Héroe de pequeñas batallas
Por Anshi Moran
Dibujo por Julián Matta
Leí Vicisitudes de un señorito después de ver la recomendación en el instagram de Cecilia Pavón. En un segundo fugaz, en esa primera impresión, me pareció que podía estar bueno. Creo que el título es lo primero que llama la atención, como si fuera un libro publicado en 1930 y no hace unos meses, en diciembre del 2021. Se genera un choque temporal interesante. La palabra “vicisitud” estaba, para mí, alejada del repertorio léxico de nuestra generación. También la idea de un “señorito” me pareció que sonaba como un chiste o una parodia, de hecho cuando llevé el libro a una de mis columnas radiales les pregunté a lxs asistentes en la mesa: ¿qué es un señorito hoy en día? Y dijimos cosas como que es un tipo estructurado, de gustos refinados, un joven crítico, coincidimos en que sería como “un aparato”, en el sentido de alguien exótico que se gana nuestro cariño con sus rarezas.
De ese segundo virtual a la realidad, el libro llegó a La Libre (donde soy librera) y enseguida me lo compré.
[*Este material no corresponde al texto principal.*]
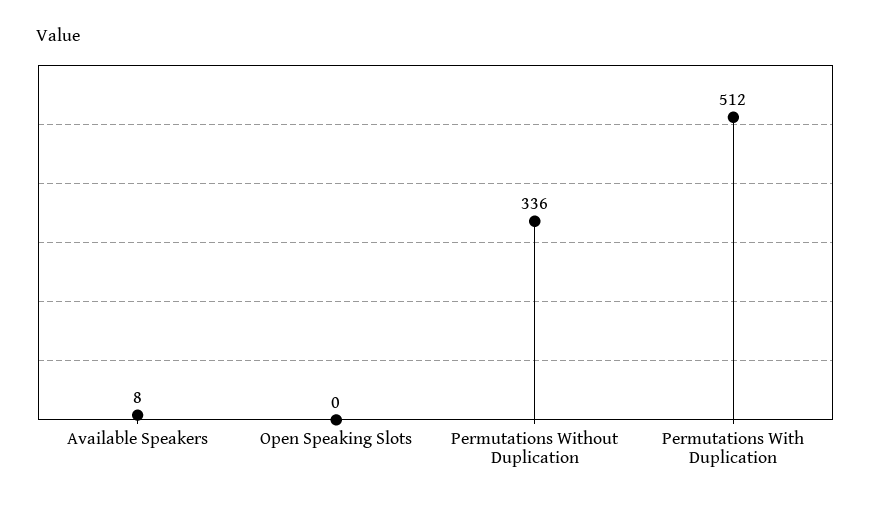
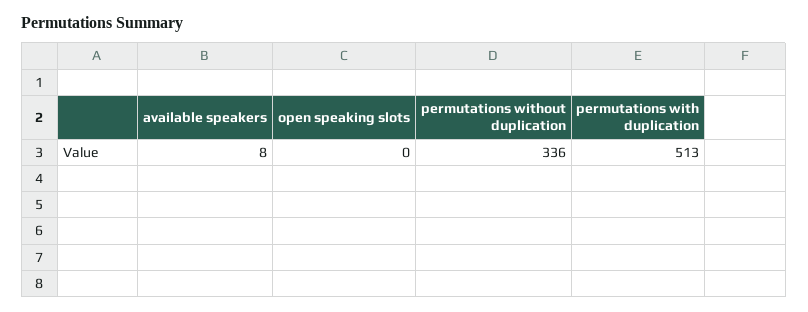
Permutations With Duplication: 512 -> 513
Creo que en un bondi o dos lo leí entero, y después lo volví a leer para comprobar que me había encantado. Había algo en el libro que me llamaba y quería saber qué era escribiendo esta reseña.
El libro se compone básicamente de pequeños capítulos inconexos entre sí que sin embargo están unidos por una voz narradora, la del señorito. Él en primera persona escribe la alternancia de sucesos random que le pasan como joven porteño de treinta o treinta y pico. Aparecen el arte, el teatro, la escritura, los bares, las facultades, etc, hasta los grupos de whatsapp son escenario de ocurrencias que se traducen en historias. En la contratapa se habla de una cierta épica de los hechos narrados, como unas aventuras extraordinarias y llenas de obstáculos que un héroe clásico debe sortear en su derrotero. Lo interesante, me parece, es que esas aventuras, esos obstáculos, muchas veces son ir una fiesta y estar sobrio, leer un ensayo y comer un kiwi, robar libros en la FILBA, o simplemente contemplar a dos hombres que se saludan desde la ventana de un bar.
Lo que me hace leer el libro una y otra vez, intentando encontrar una fórmula, una operación, es en parte el uso de palabras tan extrañas a mí que me llevan directo a la fuente más vasta de la lengua española, el diccionario, y allí buscar “esquela”, “aplomo”, “lóbregos”, “cincelados”, por nombrar algunas. ¿De qué campo semántico vienen estas palabras? No termino de darme cuenta, pero debo admitir que me encanta que aparezcan en un libro contemporáneo. Quizás me resulta magnético encontrar esa combinación entre la experiencia cultural actual de Buenos Aires y el uso de unas palabras raras, literarias, rebuscadas, porque algo de la experiencia actual, joven, porteña es así: extraña, no la entendemos del todo, y sin embargo nos sucede, es parte de nosotrxs. Al menos hablo por mí si digo que a veces me siento como dentro de una peli porteña antigua, como cuando vamos a “bares de viejo”, donde conviven jóvenes artistas y abuelos que leen el diario, con la poesía, la performance y los juegos de mesa.
El señorito, con toda su pompa lexical, ante cualquier decisión, grande o pequeña, duda, sobreanaliza, piensa mucho, no sabe de qué se trata, pero continúa. Al final resulta ser ese su estilo más propio: el de avanzar, aún sin todas las certezas, con la fuerza de la épica, como si se tratara de una corazonada.
Facundo René Torres utiliza piezas de la lengua en desuso para darle vida al presente, y así compuso un libro que, además, registra una pluralidad de voces de amigxs, talleristas, profesorxs, personajes de la ciudad. Hay una experiencia urbana y colectiva de la que da cuenta. En su taller, Gabriela Bejerman decía que “si tenés la voz, tenés el texto” y siento que Facundo encontró una voz que consigue desviar el repertorio de lo que podemos leer hoy en día con un poco de épica y de poesía, con el gusto por lo clásico y lo actual, con ironía y ternura, con belleza, con originalidad.